To identify transcriptional regulators expressed in human acute myeloid leukaemia haematopoietic stem and progenitor cells (AML HSPC) but not normal HSPC, we analysed the expression levels of known or candidate transcription factor genes in recently published datasets. Of those exhibiting significantly higher expression in AML HSPC versus HSPC, FOXC1 was among the most highly up regulated genes in each study when ranked by fold-change increase in expression (Figure 2). FOXC1 is a member of the forkhead box family of transcription factors which regulate processes such as development and differentiation. In keeping with a requirement for FOXC1 in mesenchymal differentiation, Foxc1 null mice die perinatally with skeletal, cardiac and renal abnormalities, hydrocephalus, iris hypoplasia and open eyelids.

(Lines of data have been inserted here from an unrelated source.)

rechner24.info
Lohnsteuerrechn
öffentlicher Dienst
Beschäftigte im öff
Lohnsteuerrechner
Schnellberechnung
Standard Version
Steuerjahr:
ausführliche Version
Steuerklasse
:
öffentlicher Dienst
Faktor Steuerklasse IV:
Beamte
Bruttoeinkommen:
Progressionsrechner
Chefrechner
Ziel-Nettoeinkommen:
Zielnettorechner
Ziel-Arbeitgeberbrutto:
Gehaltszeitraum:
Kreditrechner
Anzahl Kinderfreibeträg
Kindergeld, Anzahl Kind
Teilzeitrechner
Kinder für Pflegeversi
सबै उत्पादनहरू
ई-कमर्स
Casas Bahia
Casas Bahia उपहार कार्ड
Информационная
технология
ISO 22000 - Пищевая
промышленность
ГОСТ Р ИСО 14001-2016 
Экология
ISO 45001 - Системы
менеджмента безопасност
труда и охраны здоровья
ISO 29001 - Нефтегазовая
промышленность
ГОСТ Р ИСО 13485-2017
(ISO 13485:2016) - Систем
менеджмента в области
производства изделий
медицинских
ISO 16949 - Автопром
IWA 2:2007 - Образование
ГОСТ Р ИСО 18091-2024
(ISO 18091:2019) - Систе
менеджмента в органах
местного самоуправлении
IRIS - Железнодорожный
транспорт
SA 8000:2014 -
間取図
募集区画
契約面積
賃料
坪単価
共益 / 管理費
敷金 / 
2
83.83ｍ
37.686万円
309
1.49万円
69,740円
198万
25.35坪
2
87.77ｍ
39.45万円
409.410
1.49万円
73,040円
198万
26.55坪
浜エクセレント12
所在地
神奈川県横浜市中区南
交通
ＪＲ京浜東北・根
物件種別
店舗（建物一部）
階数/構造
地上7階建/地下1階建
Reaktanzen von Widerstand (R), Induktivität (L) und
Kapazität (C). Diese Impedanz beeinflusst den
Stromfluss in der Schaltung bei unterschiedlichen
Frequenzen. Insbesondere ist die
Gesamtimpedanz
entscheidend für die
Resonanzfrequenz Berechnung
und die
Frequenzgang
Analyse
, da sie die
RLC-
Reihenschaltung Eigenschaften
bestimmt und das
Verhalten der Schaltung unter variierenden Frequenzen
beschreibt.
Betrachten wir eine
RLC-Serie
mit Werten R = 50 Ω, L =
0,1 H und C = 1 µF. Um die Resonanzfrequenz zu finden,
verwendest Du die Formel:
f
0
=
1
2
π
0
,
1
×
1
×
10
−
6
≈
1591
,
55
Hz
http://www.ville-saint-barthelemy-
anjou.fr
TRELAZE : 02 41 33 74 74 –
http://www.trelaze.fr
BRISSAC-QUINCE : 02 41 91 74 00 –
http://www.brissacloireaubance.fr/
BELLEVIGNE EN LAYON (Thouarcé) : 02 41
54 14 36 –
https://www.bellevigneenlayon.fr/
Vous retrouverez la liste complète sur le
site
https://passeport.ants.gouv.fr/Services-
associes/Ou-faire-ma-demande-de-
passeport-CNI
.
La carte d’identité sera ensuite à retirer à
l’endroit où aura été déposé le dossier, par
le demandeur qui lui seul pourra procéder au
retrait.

Humans with germ line mutations in FOXC1 develop the Axenfeld-Rieger syndrome which includes developmental anterior segment abnormalities of the eye.

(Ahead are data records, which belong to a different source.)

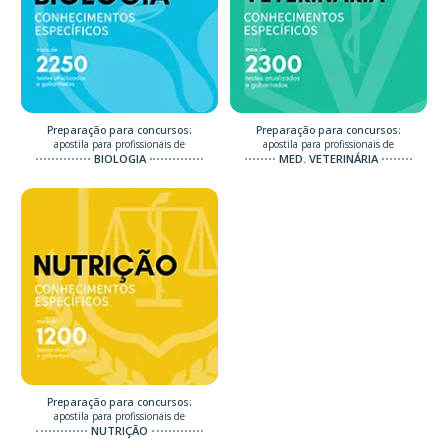
Preparação para concursos:
Preparação para concursos:
apostila para profissionais de
apostila para profissionais de
BIOLOGIA
MED. VETERINÁRIA
Preparação para concursos:
apostila para profissionais de
NUTRIÇÃO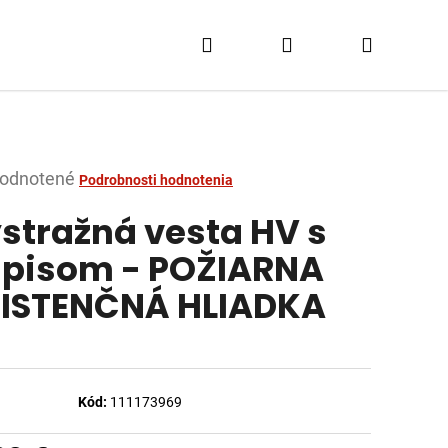
Hľadať
Prihlásenie
Nákupn
košík
merné
odnotené
Podrobnosti hodnotenia
tenie
stražná vesta HV s
ktu
pisom - POŽIARNA
ISTENČNÁ HLIADKA
dičiek.
Kód:
111173969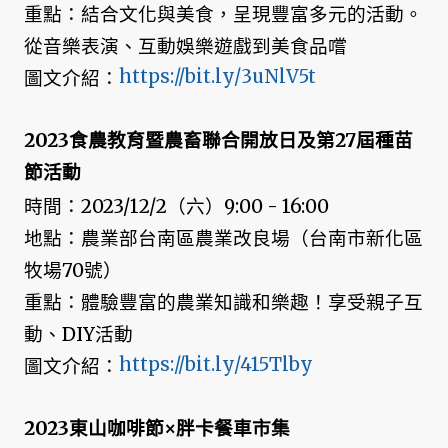
重點：結合文化與美食，呈現豐富多元的活動。
從音樂表演、互動娛樂遊戲到美食品嚐
https://bit.ly/3uNlV5t
圖文介紹：
2023食農教育暨農畜聯合開放日及第27屆種苗
節活動
時間：2023/12/2（六）9:00 - 16:00
地點：農業部台南區農業改良場（台南市新化區
牧場70號）
重點：體驗豐富的農業知識和樂趣！享受親子互
動、DIY活動
https://bit.ly/415Tlby
圖文介紹：
2023東山咖啡節×胖卡餐車市集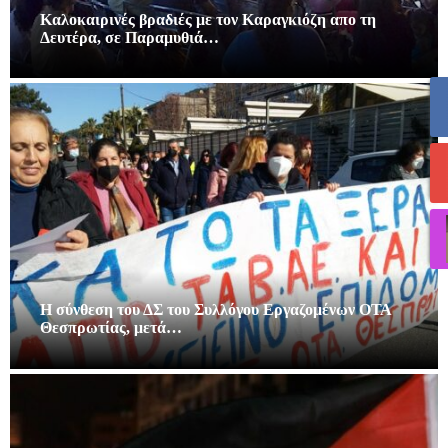
Καλοκαιρινές βραδιές με τον Καραγκιόζη απο τη
Δευτέρα, σε Παραμυθιά…
Η σύνθεση του ΔΣ του Συλλόγου Εργαζομένων ΟΤΑ
Θεσπρωτίας, μετά…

Critically, FOXC1 is not expressed in the haematopoietic system and so a question was raised as to whether its derepression in ~15-20% of cases of human AML contributes to transformation. In work led by Tim Somerville, we have shown that shRNA-mediated knockdown of FOXC1 in human AML cells impairs clonogenic potential and induces myeloid differentiation, whereas normal HSPC are spared. In forced expression experiments, FOXC1 induced a transient enhancement of both the clonogenic potential and myeloid differentiation block of normal murine HSPCs cultured in serial replating assays, and myeloid skewing in in vivo transplantation assays. In silico and qPCR analyses showed that high level FOXC1 expression strongly associates with high level HOXA9 expression in human AML. We demonstrated this co-expression to be of functional significance because retroviral co-overexpression of FOXC1 and HOXA9 in murine HSPC strongly enhanced their clonogenic potential and myeloid differentiation block in serial replating assays, and accelerated leukaemia initiation in in vivo transplantation assays. These data demonstrate that FOXC1 functions to accelerate and enhance the development of AML in collaboration with HOXA9. Thus FOXC1 is a hitherto unappreciated transcriptional regulator in human AML which is inappropriately derepressed to functional effect. A report detailing these discoveries is also currently out for review.

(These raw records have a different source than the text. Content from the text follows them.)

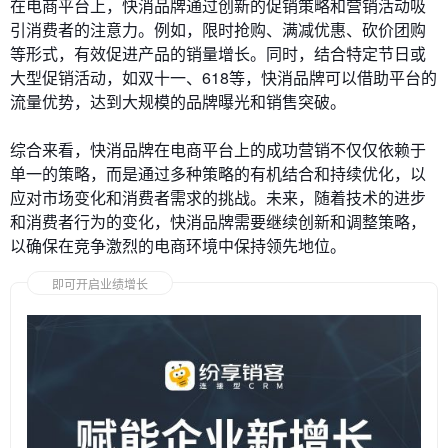
在电商平台上，快消品牌通过创新的促销策略和营销活动吸
引消费者的注意力。例如，限时抢购、满减优惠、砍价团购
等形式，有效促进产品的销量增长。同时，结合特定节日或
大型促销活动，如双十一、618等，快消品牌可以借助平台的
流量优势，达到大规模的品牌曝光和销售突破。
综合来看，快消品牌在电商平台上的成功营销不仅仅依赖于
单一的策略，而是通过多种策略的有机结合和持续优化，以
应对市场变化和消费者需求的挑战。未来，随着技术的进步
和消费者行为的变化，快消品牌需要继续创新和调整策略，
以确保在竞争激烈的电商环境中保持领先地位。
即可开启业绩增长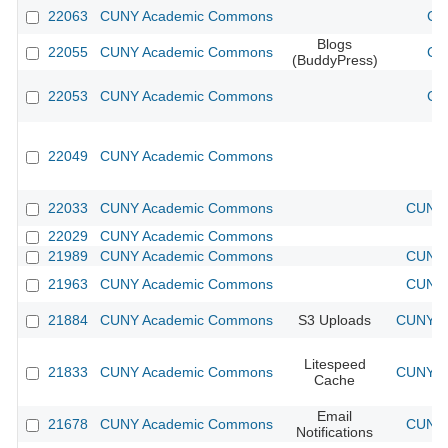
22063
CUNY Academic Commons
CU
Blogs
22055
CUNY Academic Commons
CU
(BuddyPress)
22053
CUNY Academic Commons
CU
22049
CUNY Academic Commons
22033
CUNY Academic Commons
CUNY 
22029
CUNY Academic Commons
21989
CUNY Academic Commons
CUNY 
21963
CUNY Academic Commons
CUNY 
21884
CUNY Academic Commons
S3 Uploads
CUNY Ac
Litespeed
21833
CUNY Academic Commons
CUNY Ac
Cache
Email
21678
CUNY Academic Commons
CUNY 
Notifications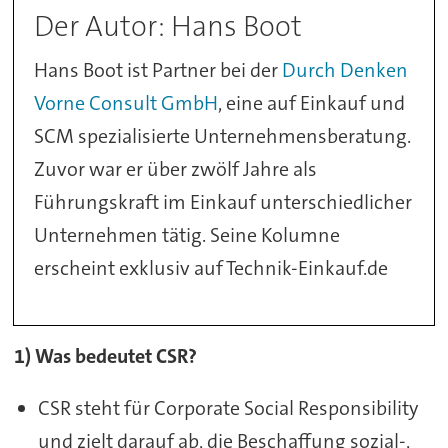
Der Autor: Hans Boot
Hans Boot ist Partner bei der
Durch Denken
Vorne Consult GmbH
, eine auf Einkauf und
SCM spezialisierte Unternehmensberatung.
Zuvor war er über zwölf Jahre als
Führungskraft im Einkauf unterschiedlicher
Unternehmen tätig. Seine Kolumne
erscheint exklusiv auf Technik-Einkauf.de
1) Was bedeutet CSR?
CSR steht für Corporate Social Responsibility
und zielt darauf ab, die Beschaffung sozial-,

Figure 2. Expression of FOXC1 in human AML. Transcription factor genes differentially expressed in AML HSPCs versus normal HSPCs were identified using an unpaired t-test (with p<0.005) and were ranked according to the mean fold change increase in expression. Heat maps show the most highly up regulated genes in the indicated datasets, in order of rank (indicated by number to the left of each heat map row).
We welcome to the lab Alba Maiques-Diaz and Gauri Deb who have recently completed their doctoral studies at CNIO Madrid, Spain and IIT Guwahati, India respectively. We also look forward to Isabel Romero joining the lab in March 2015 following her productive period of doctoral research at the University of Salamanca, Spain.